Seasonally adjusted exports fell by 0.4 percent on the month while imports were down by 1.0 percent, Federal Statistics Office data showed on Thursday.
The reading, which followed months of growth in both exports and imports, showed sales of German goods and services abroad barely grew overall in the third quarter.
Economists said trade would not make any significant contribution to growth in the quarter, but they were optimistic about the outlook given continuing strong demand for German goods.
Industrial companies registered a 3.6 percent increase in orders in August after contracts for “Made in Germany” goods fell by an upwardly revised 0.4 percent in July, data this week showed. Demand has come from both its euro zone partners and from customers outside the region.
“Even the strong euro has not clouded the outlook for exports,” said Ulrike Kastens of Sal. Oppenheim.
Export growth has been slowing, however, leaving the economy relying more on consumption, state spending and construction as drivers.

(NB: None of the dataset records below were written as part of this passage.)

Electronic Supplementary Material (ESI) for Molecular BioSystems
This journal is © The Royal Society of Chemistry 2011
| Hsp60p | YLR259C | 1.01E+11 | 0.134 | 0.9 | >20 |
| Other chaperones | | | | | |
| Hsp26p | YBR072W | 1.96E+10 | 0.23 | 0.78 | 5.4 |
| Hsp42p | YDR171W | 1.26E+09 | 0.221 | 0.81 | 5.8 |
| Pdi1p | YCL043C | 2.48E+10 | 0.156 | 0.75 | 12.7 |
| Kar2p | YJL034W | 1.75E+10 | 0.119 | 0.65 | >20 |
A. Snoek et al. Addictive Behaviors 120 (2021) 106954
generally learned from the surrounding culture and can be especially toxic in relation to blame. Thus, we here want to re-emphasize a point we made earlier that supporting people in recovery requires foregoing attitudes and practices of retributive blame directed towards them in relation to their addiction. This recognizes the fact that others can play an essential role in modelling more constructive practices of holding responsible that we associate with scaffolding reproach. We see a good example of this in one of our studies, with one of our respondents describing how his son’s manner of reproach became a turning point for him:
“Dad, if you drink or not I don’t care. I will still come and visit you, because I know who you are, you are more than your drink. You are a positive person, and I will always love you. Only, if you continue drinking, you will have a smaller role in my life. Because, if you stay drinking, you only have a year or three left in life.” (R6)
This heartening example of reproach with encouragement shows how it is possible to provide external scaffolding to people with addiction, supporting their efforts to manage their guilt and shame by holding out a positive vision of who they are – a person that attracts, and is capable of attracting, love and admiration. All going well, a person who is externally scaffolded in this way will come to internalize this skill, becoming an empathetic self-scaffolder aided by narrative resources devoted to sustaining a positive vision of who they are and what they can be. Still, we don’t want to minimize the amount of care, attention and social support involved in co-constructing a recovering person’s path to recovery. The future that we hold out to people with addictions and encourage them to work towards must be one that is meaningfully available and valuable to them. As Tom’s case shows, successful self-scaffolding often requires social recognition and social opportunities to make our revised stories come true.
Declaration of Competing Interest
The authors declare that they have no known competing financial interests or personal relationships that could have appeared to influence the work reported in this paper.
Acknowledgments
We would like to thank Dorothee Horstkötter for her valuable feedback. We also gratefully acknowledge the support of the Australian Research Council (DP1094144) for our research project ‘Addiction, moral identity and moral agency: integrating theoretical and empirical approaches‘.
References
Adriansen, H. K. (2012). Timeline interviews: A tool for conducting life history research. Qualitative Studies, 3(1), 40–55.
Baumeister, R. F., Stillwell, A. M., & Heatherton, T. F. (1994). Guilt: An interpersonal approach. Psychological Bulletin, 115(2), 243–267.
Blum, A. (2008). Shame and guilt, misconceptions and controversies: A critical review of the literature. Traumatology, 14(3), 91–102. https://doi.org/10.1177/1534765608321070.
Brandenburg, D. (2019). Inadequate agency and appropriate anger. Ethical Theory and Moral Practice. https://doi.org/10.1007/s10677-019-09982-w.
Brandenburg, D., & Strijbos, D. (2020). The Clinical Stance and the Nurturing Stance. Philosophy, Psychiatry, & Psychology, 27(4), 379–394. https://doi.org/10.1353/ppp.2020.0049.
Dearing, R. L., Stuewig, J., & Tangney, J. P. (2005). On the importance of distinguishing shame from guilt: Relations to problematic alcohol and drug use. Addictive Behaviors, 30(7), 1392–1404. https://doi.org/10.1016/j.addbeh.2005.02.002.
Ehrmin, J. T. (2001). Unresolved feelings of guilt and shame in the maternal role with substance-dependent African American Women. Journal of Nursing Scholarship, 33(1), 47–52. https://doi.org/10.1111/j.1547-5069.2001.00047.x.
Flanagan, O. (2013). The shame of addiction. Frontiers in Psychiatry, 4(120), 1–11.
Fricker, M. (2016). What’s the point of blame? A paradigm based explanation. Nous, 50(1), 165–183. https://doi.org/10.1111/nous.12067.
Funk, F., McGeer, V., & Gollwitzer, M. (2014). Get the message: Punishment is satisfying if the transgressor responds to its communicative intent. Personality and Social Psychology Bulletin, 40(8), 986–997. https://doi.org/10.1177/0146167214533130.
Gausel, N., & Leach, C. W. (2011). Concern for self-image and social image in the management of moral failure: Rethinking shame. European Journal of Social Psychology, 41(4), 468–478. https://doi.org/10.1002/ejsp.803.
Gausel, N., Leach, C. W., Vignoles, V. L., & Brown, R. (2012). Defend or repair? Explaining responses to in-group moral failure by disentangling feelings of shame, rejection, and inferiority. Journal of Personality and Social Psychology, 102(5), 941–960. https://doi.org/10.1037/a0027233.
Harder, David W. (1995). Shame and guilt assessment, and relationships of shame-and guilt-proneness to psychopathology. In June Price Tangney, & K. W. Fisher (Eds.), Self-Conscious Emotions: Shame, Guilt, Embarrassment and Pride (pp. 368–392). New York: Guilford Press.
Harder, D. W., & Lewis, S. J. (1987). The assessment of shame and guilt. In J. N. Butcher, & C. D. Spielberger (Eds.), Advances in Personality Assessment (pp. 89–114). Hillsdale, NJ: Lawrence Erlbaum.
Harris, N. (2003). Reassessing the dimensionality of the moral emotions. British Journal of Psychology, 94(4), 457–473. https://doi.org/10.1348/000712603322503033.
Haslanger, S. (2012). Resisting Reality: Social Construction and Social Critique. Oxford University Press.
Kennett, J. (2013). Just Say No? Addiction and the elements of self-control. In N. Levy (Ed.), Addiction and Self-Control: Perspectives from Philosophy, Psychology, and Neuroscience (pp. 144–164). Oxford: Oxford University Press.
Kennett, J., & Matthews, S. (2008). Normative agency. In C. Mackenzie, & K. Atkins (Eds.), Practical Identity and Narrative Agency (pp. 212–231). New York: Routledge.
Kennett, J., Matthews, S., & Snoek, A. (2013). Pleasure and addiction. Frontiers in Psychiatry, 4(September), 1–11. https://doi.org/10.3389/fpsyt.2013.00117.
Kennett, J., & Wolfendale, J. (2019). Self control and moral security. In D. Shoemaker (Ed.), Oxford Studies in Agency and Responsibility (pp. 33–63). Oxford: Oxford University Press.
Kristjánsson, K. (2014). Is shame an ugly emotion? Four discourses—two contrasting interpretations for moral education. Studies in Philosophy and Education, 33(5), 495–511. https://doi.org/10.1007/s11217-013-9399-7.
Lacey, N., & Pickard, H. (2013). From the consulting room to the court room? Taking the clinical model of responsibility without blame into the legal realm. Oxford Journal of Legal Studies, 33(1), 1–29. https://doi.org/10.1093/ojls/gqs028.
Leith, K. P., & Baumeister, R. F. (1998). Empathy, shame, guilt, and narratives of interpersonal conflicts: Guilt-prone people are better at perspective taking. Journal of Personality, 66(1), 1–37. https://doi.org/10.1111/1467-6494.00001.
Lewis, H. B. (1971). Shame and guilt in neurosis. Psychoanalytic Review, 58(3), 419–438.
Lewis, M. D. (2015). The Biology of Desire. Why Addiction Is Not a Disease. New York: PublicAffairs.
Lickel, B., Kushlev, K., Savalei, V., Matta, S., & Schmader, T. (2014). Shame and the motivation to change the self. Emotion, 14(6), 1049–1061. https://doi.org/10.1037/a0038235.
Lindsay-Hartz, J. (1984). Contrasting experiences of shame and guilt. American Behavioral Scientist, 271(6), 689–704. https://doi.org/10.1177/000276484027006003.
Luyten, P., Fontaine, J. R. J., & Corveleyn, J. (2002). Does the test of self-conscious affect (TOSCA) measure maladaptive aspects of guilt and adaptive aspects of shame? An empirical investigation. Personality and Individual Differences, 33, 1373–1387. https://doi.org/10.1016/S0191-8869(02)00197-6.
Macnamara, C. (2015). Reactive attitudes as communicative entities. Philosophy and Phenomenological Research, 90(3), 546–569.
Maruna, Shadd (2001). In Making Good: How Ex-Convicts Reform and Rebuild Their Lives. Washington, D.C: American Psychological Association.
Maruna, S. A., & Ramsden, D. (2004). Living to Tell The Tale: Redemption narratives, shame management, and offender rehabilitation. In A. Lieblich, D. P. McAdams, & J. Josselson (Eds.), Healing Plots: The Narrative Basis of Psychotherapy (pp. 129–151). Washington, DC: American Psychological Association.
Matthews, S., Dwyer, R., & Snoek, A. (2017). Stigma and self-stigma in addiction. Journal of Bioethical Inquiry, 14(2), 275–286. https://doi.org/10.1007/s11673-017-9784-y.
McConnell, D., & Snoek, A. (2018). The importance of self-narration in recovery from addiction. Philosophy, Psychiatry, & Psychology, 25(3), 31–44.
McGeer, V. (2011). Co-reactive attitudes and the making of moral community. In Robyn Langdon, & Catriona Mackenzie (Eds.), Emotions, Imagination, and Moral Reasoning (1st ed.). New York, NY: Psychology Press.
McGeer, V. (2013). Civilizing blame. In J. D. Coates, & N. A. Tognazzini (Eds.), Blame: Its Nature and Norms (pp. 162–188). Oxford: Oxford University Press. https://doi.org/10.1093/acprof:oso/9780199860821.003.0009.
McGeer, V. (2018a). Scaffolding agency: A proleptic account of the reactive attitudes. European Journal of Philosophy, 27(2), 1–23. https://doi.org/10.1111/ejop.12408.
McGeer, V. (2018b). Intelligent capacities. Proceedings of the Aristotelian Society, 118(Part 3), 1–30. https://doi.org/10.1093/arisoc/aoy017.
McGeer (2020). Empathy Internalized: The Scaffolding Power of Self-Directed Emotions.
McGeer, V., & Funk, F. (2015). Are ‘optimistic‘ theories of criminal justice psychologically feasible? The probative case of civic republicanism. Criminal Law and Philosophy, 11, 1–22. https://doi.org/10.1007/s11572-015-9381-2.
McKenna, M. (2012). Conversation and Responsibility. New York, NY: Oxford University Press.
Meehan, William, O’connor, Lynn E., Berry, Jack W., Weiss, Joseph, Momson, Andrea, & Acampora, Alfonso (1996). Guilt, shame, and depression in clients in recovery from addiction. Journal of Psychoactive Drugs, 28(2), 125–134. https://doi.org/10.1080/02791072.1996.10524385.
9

Retail sales would rise 3 percent this year, the sector’s HDE association said on Thursday, exceeding the half-a-trillion-euro mark for the first time.
Over the Christmas period, sales would also rise 3 percent, it said - less than in the last two years.
A Reuters poll had forecast exports would fall by 1.1 percent and imports rise by 0.3 percent.
The seasonally adjusted trade surplus widened to 21.8 billion euros from a downwardly revised 21.3 billion euros (£18.9 billion) in August.
Germany’s wider current account surplus, which measures the flow of goods, services and investments, rose to 25.4 billion euros after an upwardly revised reading of 18.0 billion euros in August, unadjusted data showed.
Both exports and imports figures for August were revised down. Exports grew by 2 percent from a previous reading of 3.1 percent. Imports rose by 0.8 percent instead of a previously reported increase of 1.2 percent.